- Text segment:
-- Start --

Forget the AntecIndia site, for it gets updated every once a decade! Check this link:
*www.antec.com/us/productDetails.php?ProdID=22551

All TP2.0 550W models, including the EPS one, have 2 +12V rails with 19A each.
This sums up to 39A in total. The model shown on AntecIndia is actually the older one.

CoolerMaster isn't a very reliable name in the world of power supplies. They make
good cabinets and other cooling solutions. When I first set out to buy a decent
PSU for myself, RS-550-ACLY was the first one to attract me to it. But then, I
found out that many PSU manufacturers rate their products higher than they are
actually capable of. And unfortunately, Cooler Master is just one of them.
Recently, there was a comprehensive PSU test conducted by THG. The same model,
RS-550-ACLY even failed to run for 24 hours continunously at its rated full load.
I've seen many users complaining that their CM PSUs switch off even at normal loads.

Here's the THG link: *www.tomshardware.com/howto/200507111/stresstest-12.html
What good is a good-looking PSU, if it switches itself off even at normal loads?
Antec passed the test.

I don't mean to discredit CoolerMaster, but IMHO, theirs are not the best in the
industry. Antec has a lot of experience in this arena, and is quite a respectable
PSU maker company.

-- End --

- Task to complete:
From the power supply post, copy out the stretch from "All TP2.0 550W" through "the older one.".

[Collected data entries]
-- Start --

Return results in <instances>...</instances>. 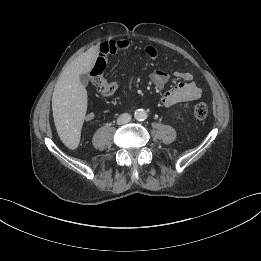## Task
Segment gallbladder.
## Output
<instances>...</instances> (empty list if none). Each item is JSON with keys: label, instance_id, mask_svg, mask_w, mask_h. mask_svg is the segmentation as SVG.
I'll use <instances>...</instances> for the list:
<instances>
[{"label": "gallbladder", "instance_id": "gallbladder-1", "mask_svg": "<svg viewBox=\"0 0 261 261\" xmlns=\"http://www.w3.org/2000/svg\"><path fill=\"white\" fill-rule=\"evenodd\" d=\"M88 80H89L88 74H81V75H80V82H81L83 85H86V84L88 83Z\"/></svg>", "mask_w": 261, "mask_h": 261}]
</instances>
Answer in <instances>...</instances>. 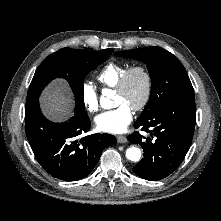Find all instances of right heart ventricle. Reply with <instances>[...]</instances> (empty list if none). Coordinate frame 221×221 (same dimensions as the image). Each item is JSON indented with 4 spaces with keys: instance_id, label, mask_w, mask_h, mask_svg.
Masks as SVG:
<instances>
[{
    "instance_id": "right-heart-ventricle-1",
    "label": "right heart ventricle",
    "mask_w": 221,
    "mask_h": 221,
    "mask_svg": "<svg viewBox=\"0 0 221 221\" xmlns=\"http://www.w3.org/2000/svg\"><path fill=\"white\" fill-rule=\"evenodd\" d=\"M127 68L128 65L126 64L109 62L100 71L97 79L104 87L115 88L119 79Z\"/></svg>"
}]
</instances>
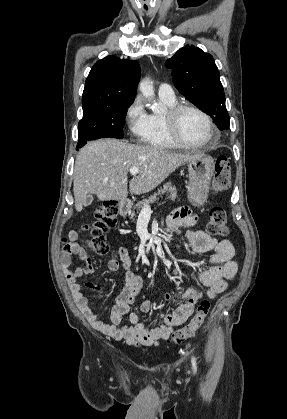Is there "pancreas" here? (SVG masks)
<instances>
[{
  "mask_svg": "<svg viewBox=\"0 0 287 419\" xmlns=\"http://www.w3.org/2000/svg\"><path fill=\"white\" fill-rule=\"evenodd\" d=\"M165 193L167 195L169 194V198L172 201H175L178 198L176 187L173 186L171 182H167L164 185L163 188H161L160 190H158V193H156L154 195H151L148 199H144V200L138 202L136 204L135 208H137V210H140V209H142L144 207V205H146V204L149 205V204L155 202L156 199H157V196L162 195V194H165ZM134 216H135V213L132 212L131 213V218H133Z\"/></svg>",
  "mask_w": 287,
  "mask_h": 419,
  "instance_id": "1",
  "label": "pancreas"
}]
</instances>
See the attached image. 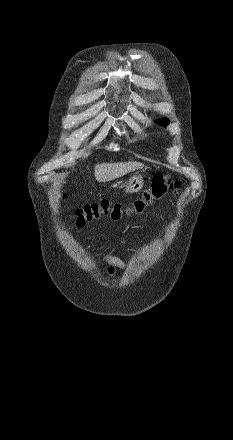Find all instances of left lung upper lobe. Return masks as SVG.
<instances>
[{
    "label": "left lung upper lobe",
    "instance_id": "1",
    "mask_svg": "<svg viewBox=\"0 0 233 440\" xmlns=\"http://www.w3.org/2000/svg\"><path fill=\"white\" fill-rule=\"evenodd\" d=\"M155 122L160 124V125H162V126H166V125L169 124V120L166 119V118H163V119H160V120H156Z\"/></svg>",
    "mask_w": 233,
    "mask_h": 440
}]
</instances>
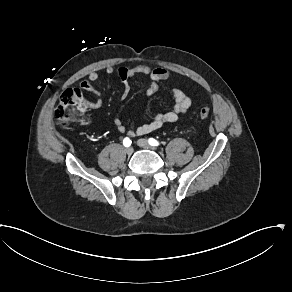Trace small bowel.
Returning a JSON list of instances; mask_svg holds the SVG:
<instances>
[{"label": "small bowel", "instance_id": "c3829d8e", "mask_svg": "<svg viewBox=\"0 0 292 292\" xmlns=\"http://www.w3.org/2000/svg\"><path fill=\"white\" fill-rule=\"evenodd\" d=\"M116 72L123 82V96H126L129 93V81L137 75H146L150 79V84L146 89L147 96L154 95L161 82L168 81L172 78L171 73L167 69L161 67L152 68L147 65H136L133 67L122 66L119 67ZM105 73L111 75L114 73V69L112 67H107ZM99 78V72L93 70L89 72L87 78L81 80L79 83L81 90L96 97L95 101L88 103L91 108H99L102 105L101 93L94 86V83L97 82ZM170 91L174 99V104L169 111L155 114L150 121L132 130L127 129L121 119L116 117L114 118L113 123L117 131L128 136L145 135L160 129L165 124L175 123L181 115L189 110L192 105V99L179 86H172Z\"/></svg>", "mask_w": 292, "mask_h": 292}]
</instances>
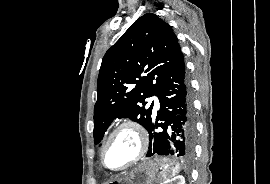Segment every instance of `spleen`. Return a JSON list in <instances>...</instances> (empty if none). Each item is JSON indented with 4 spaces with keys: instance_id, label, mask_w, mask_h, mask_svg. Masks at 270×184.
<instances>
[{
    "instance_id": "3e777b00",
    "label": "spleen",
    "mask_w": 270,
    "mask_h": 184,
    "mask_svg": "<svg viewBox=\"0 0 270 184\" xmlns=\"http://www.w3.org/2000/svg\"><path fill=\"white\" fill-rule=\"evenodd\" d=\"M179 171V168H175L173 171H172V174L167 176L165 173H163V181H167L169 180L170 178L174 177L176 175V173H178ZM160 184H163V183H160Z\"/></svg>"
}]
</instances>
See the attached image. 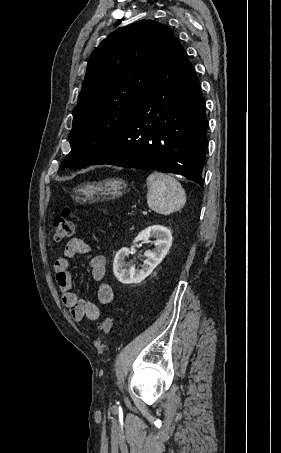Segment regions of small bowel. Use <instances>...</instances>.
<instances>
[{
	"instance_id": "obj_1",
	"label": "small bowel",
	"mask_w": 281,
	"mask_h": 453,
	"mask_svg": "<svg viewBox=\"0 0 281 453\" xmlns=\"http://www.w3.org/2000/svg\"><path fill=\"white\" fill-rule=\"evenodd\" d=\"M89 252L90 246L84 239L71 238L65 248L64 255L58 257L53 265L55 277L62 292L63 304L70 310L71 317L75 321L83 319L99 320L101 304H108L113 300L112 289L105 283V258L101 254L91 255L88 261L91 277L99 285L97 290L99 304L83 301L71 291L73 282L69 259L76 254H88Z\"/></svg>"
}]
</instances>
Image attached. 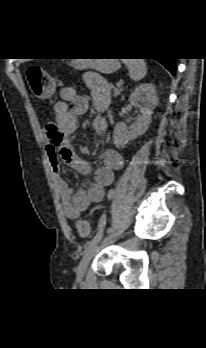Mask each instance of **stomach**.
<instances>
[{"instance_id": "1", "label": "stomach", "mask_w": 206, "mask_h": 348, "mask_svg": "<svg viewBox=\"0 0 206 348\" xmlns=\"http://www.w3.org/2000/svg\"><path fill=\"white\" fill-rule=\"evenodd\" d=\"M72 65L75 69L92 68L102 73H111L120 67L117 59H74Z\"/></svg>"}]
</instances>
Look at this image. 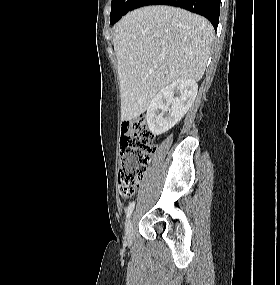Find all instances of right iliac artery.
Returning <instances> with one entry per match:
<instances>
[{
    "mask_svg": "<svg viewBox=\"0 0 280 285\" xmlns=\"http://www.w3.org/2000/svg\"><path fill=\"white\" fill-rule=\"evenodd\" d=\"M134 205H135L134 202H131V203L129 204V206H128L127 210H126V217H127V218L131 215V213H132V211H133V209H134Z\"/></svg>",
    "mask_w": 280,
    "mask_h": 285,
    "instance_id": "right-iliac-artery-1",
    "label": "right iliac artery"
}]
</instances>
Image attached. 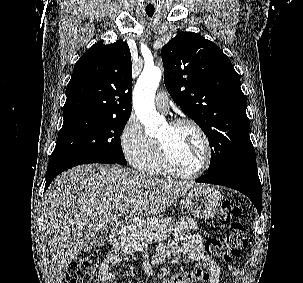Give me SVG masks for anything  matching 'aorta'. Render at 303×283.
<instances>
[{
    "label": "aorta",
    "instance_id": "obj_1",
    "mask_svg": "<svg viewBox=\"0 0 303 283\" xmlns=\"http://www.w3.org/2000/svg\"><path fill=\"white\" fill-rule=\"evenodd\" d=\"M162 77L159 67H145L133 92V107L140 122L148 135L156 134L164 125L165 120L160 116L154 105V97Z\"/></svg>",
    "mask_w": 303,
    "mask_h": 283
}]
</instances>
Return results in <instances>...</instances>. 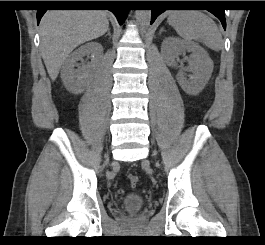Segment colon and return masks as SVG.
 <instances>
[{
    "mask_svg": "<svg viewBox=\"0 0 265 245\" xmlns=\"http://www.w3.org/2000/svg\"><path fill=\"white\" fill-rule=\"evenodd\" d=\"M138 180H139V178L137 175H134V174L129 175V182H130L131 186H133V187L136 186V184L138 183Z\"/></svg>",
    "mask_w": 265,
    "mask_h": 245,
    "instance_id": "obj_1",
    "label": "colon"
}]
</instances>
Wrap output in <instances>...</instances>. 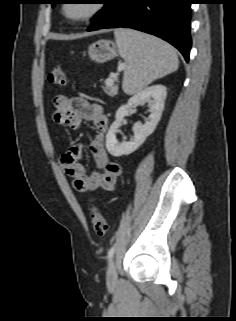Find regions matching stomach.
Instances as JSON below:
<instances>
[{"label":"stomach","mask_w":236,"mask_h":321,"mask_svg":"<svg viewBox=\"0 0 236 321\" xmlns=\"http://www.w3.org/2000/svg\"><path fill=\"white\" fill-rule=\"evenodd\" d=\"M118 48L113 41L98 40L88 47V55L90 59L97 63H104L112 60L118 55Z\"/></svg>","instance_id":"1"}]
</instances>
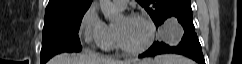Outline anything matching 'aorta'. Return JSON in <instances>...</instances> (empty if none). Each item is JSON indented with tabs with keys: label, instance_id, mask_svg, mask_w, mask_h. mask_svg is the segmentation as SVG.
<instances>
[{
	"label": "aorta",
	"instance_id": "aorta-1",
	"mask_svg": "<svg viewBox=\"0 0 242 64\" xmlns=\"http://www.w3.org/2000/svg\"><path fill=\"white\" fill-rule=\"evenodd\" d=\"M100 9L105 19L109 21L116 20L120 16L119 10L111 0H99Z\"/></svg>",
	"mask_w": 242,
	"mask_h": 64
}]
</instances>
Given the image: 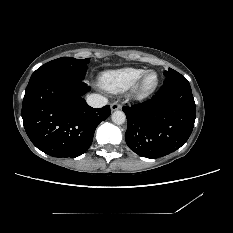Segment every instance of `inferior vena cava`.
I'll use <instances>...</instances> for the list:
<instances>
[{
	"label": "inferior vena cava",
	"instance_id": "602c4592",
	"mask_svg": "<svg viewBox=\"0 0 233 233\" xmlns=\"http://www.w3.org/2000/svg\"><path fill=\"white\" fill-rule=\"evenodd\" d=\"M108 100L99 94H91L87 97V103L93 108H101L107 104Z\"/></svg>",
	"mask_w": 233,
	"mask_h": 233
}]
</instances>
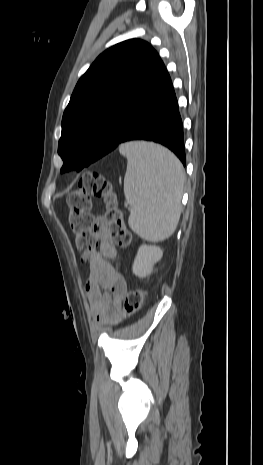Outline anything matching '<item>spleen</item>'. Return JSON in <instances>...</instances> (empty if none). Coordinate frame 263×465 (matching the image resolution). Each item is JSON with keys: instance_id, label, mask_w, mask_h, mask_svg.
I'll list each match as a JSON object with an SVG mask.
<instances>
[{"instance_id": "spleen-1", "label": "spleen", "mask_w": 263, "mask_h": 465, "mask_svg": "<svg viewBox=\"0 0 263 465\" xmlns=\"http://www.w3.org/2000/svg\"><path fill=\"white\" fill-rule=\"evenodd\" d=\"M127 157L124 194L130 204L129 227L151 242L168 238L181 213L185 173L179 159L167 149L146 142L119 147Z\"/></svg>"}]
</instances>
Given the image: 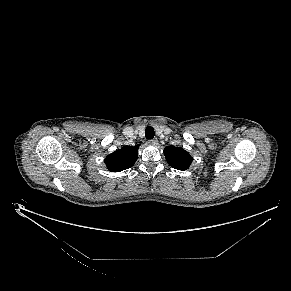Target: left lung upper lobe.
Listing matches in <instances>:
<instances>
[{
    "label": "left lung upper lobe",
    "instance_id": "left-lung-upper-lobe-1",
    "mask_svg": "<svg viewBox=\"0 0 291 291\" xmlns=\"http://www.w3.org/2000/svg\"><path fill=\"white\" fill-rule=\"evenodd\" d=\"M164 155L168 164L177 170H187L193 161L191 155L180 147L167 146Z\"/></svg>",
    "mask_w": 291,
    "mask_h": 291
}]
</instances>
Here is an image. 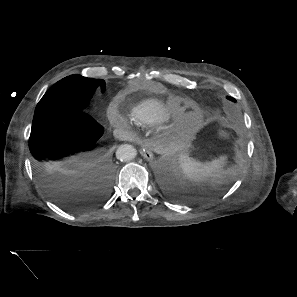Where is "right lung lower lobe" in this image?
<instances>
[{
  "instance_id": "1",
  "label": "right lung lower lobe",
  "mask_w": 297,
  "mask_h": 297,
  "mask_svg": "<svg viewBox=\"0 0 297 297\" xmlns=\"http://www.w3.org/2000/svg\"><path fill=\"white\" fill-rule=\"evenodd\" d=\"M103 127L86 112H58L32 125L29 148L44 191L63 208L82 211L108 199L113 164Z\"/></svg>"
}]
</instances>
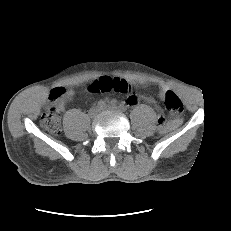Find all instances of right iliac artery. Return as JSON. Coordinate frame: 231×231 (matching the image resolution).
Wrapping results in <instances>:
<instances>
[{
  "mask_svg": "<svg viewBox=\"0 0 231 231\" xmlns=\"http://www.w3.org/2000/svg\"><path fill=\"white\" fill-rule=\"evenodd\" d=\"M106 106V103H105V101H103V100H100L99 102H98V107L99 108H104Z\"/></svg>",
  "mask_w": 231,
  "mask_h": 231,
  "instance_id": "1",
  "label": "right iliac artery"
}]
</instances>
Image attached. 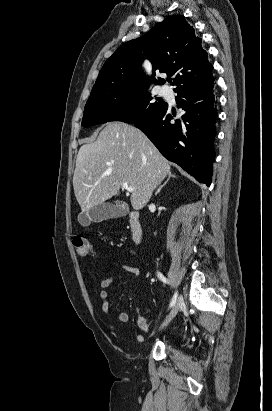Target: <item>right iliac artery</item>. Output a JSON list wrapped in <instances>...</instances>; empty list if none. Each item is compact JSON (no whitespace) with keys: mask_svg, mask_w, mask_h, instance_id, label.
Returning a JSON list of instances; mask_svg holds the SVG:
<instances>
[{"mask_svg":"<svg viewBox=\"0 0 272 411\" xmlns=\"http://www.w3.org/2000/svg\"><path fill=\"white\" fill-rule=\"evenodd\" d=\"M157 276L164 283H168L167 279L160 272H157ZM176 300H177V292H175V294H174V296H173V298L170 302V308L175 305Z\"/></svg>","mask_w":272,"mask_h":411,"instance_id":"obj_1","label":"right iliac artery"}]
</instances>
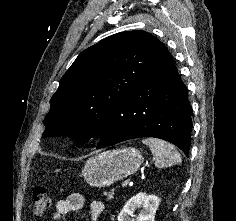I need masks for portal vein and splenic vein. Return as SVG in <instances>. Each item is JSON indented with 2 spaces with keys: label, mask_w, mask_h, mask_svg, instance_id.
<instances>
[{
  "label": "portal vein and splenic vein",
  "mask_w": 236,
  "mask_h": 221,
  "mask_svg": "<svg viewBox=\"0 0 236 221\" xmlns=\"http://www.w3.org/2000/svg\"><path fill=\"white\" fill-rule=\"evenodd\" d=\"M128 183H129V181H124V182L122 183L121 187H122V188L127 187Z\"/></svg>",
  "instance_id": "portal-vein-and-splenic-vein-1"
}]
</instances>
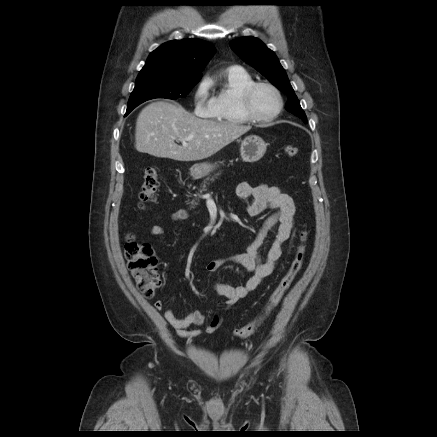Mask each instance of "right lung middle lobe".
I'll list each match as a JSON object with an SVG mask.
<instances>
[{
    "label": "right lung middle lobe",
    "mask_w": 437,
    "mask_h": 437,
    "mask_svg": "<svg viewBox=\"0 0 437 437\" xmlns=\"http://www.w3.org/2000/svg\"><path fill=\"white\" fill-rule=\"evenodd\" d=\"M201 78H183L162 70L140 72L128 101L126 115L144 101L185 97Z\"/></svg>",
    "instance_id": "right-lung-middle-lobe-1"
}]
</instances>
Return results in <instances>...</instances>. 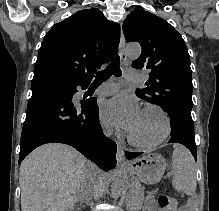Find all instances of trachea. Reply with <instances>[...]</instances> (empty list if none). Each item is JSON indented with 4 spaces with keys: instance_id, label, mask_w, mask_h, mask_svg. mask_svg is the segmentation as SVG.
<instances>
[{
    "instance_id": "1",
    "label": "trachea",
    "mask_w": 219,
    "mask_h": 211,
    "mask_svg": "<svg viewBox=\"0 0 219 211\" xmlns=\"http://www.w3.org/2000/svg\"><path fill=\"white\" fill-rule=\"evenodd\" d=\"M120 62H119V56H115L109 66L103 70L99 71L97 73V76L95 80L92 83V86L101 85L104 81L108 80L110 76H121V69H120Z\"/></svg>"
}]
</instances>
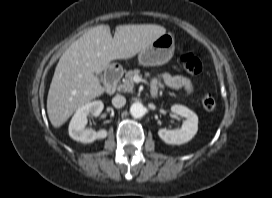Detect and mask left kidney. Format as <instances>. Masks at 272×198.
Wrapping results in <instances>:
<instances>
[{"label": "left kidney", "mask_w": 272, "mask_h": 198, "mask_svg": "<svg viewBox=\"0 0 272 198\" xmlns=\"http://www.w3.org/2000/svg\"><path fill=\"white\" fill-rule=\"evenodd\" d=\"M171 111L185 118L180 129L168 130L165 128L158 130V136L167 144H183L190 141L198 130V117L183 105H173Z\"/></svg>", "instance_id": "obj_1"}]
</instances>
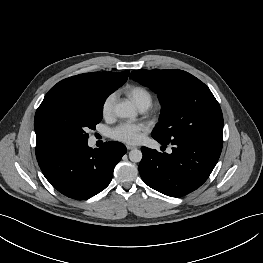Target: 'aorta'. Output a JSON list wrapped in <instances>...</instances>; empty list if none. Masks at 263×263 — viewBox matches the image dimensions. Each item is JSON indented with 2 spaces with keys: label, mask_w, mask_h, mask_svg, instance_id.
I'll return each mask as SVG.
<instances>
[{
  "label": "aorta",
  "mask_w": 263,
  "mask_h": 263,
  "mask_svg": "<svg viewBox=\"0 0 263 263\" xmlns=\"http://www.w3.org/2000/svg\"><path fill=\"white\" fill-rule=\"evenodd\" d=\"M114 112L120 118H135L136 109L130 102L119 103L115 106ZM129 159L132 162H140L142 159V152L138 149H133L129 152Z\"/></svg>",
  "instance_id": "762f6f07"
}]
</instances>
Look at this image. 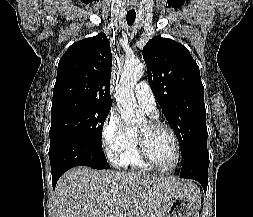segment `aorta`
I'll return each instance as SVG.
<instances>
[{
  "label": "aorta",
  "mask_w": 253,
  "mask_h": 217,
  "mask_svg": "<svg viewBox=\"0 0 253 217\" xmlns=\"http://www.w3.org/2000/svg\"><path fill=\"white\" fill-rule=\"evenodd\" d=\"M144 74V65L140 61L126 62L118 85L115 99L124 124L134 127L145 120L143 111L138 107L134 97V85Z\"/></svg>",
  "instance_id": "1"
}]
</instances>
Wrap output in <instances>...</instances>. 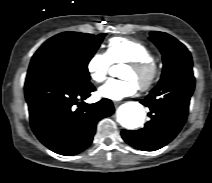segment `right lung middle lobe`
Listing matches in <instances>:
<instances>
[{"label":"right lung middle lobe","instance_id":"dd1d6c3e","mask_svg":"<svg viewBox=\"0 0 212 183\" xmlns=\"http://www.w3.org/2000/svg\"><path fill=\"white\" fill-rule=\"evenodd\" d=\"M105 36L78 32L53 36L32 57L26 80L89 81L88 63Z\"/></svg>","mask_w":212,"mask_h":183}]
</instances>
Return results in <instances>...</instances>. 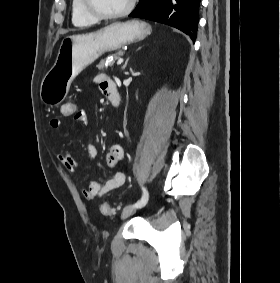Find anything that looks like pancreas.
<instances>
[{
  "label": "pancreas",
  "mask_w": 280,
  "mask_h": 283,
  "mask_svg": "<svg viewBox=\"0 0 280 283\" xmlns=\"http://www.w3.org/2000/svg\"><path fill=\"white\" fill-rule=\"evenodd\" d=\"M123 54V51H118L114 54L111 55V57L113 58H118L119 56H121ZM107 63V64H106ZM114 64V62H110V59L108 57L101 59V61L99 62V64L97 65V68L99 70H105L109 67H112Z\"/></svg>",
  "instance_id": "pancreas-1"
}]
</instances>
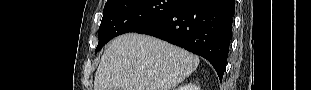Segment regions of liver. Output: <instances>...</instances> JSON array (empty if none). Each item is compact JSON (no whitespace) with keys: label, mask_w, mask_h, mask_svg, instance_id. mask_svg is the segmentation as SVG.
Instances as JSON below:
<instances>
[{"label":"liver","mask_w":311,"mask_h":90,"mask_svg":"<svg viewBox=\"0 0 311 90\" xmlns=\"http://www.w3.org/2000/svg\"><path fill=\"white\" fill-rule=\"evenodd\" d=\"M199 62L194 54L163 40L124 34L104 51L94 90H171L191 75Z\"/></svg>","instance_id":"1"}]
</instances>
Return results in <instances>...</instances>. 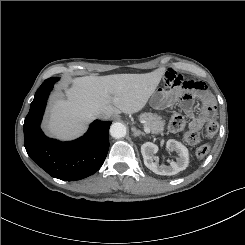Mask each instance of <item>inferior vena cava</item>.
<instances>
[{
    "label": "inferior vena cava",
    "mask_w": 245,
    "mask_h": 245,
    "mask_svg": "<svg viewBox=\"0 0 245 245\" xmlns=\"http://www.w3.org/2000/svg\"><path fill=\"white\" fill-rule=\"evenodd\" d=\"M97 117L102 118V119H106L107 116L105 114H98Z\"/></svg>",
    "instance_id": "1"
}]
</instances>
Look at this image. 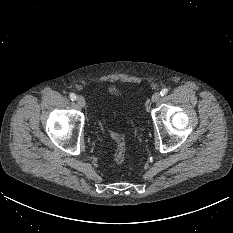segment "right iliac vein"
Returning <instances> with one entry per match:
<instances>
[{
	"instance_id": "right-iliac-vein-1",
	"label": "right iliac vein",
	"mask_w": 233,
	"mask_h": 233,
	"mask_svg": "<svg viewBox=\"0 0 233 233\" xmlns=\"http://www.w3.org/2000/svg\"><path fill=\"white\" fill-rule=\"evenodd\" d=\"M76 100H77V104L79 105V107H81V108L85 107L86 101H85L83 96L79 95Z\"/></svg>"
}]
</instances>
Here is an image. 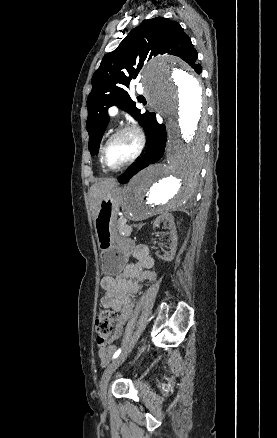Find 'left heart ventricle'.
<instances>
[{"label":"left heart ventricle","mask_w":277,"mask_h":438,"mask_svg":"<svg viewBox=\"0 0 277 438\" xmlns=\"http://www.w3.org/2000/svg\"><path fill=\"white\" fill-rule=\"evenodd\" d=\"M136 140L131 135H122L114 139L106 152V160L112 167L125 163L135 152Z\"/></svg>","instance_id":"1"}]
</instances>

-- End --

- Solution below:
All TP2.0 550W models, including the EPS one, have 2 +12V rails with 19A each.
This sums up to 39A in total. The model shown on AntecIndia is actually the older one.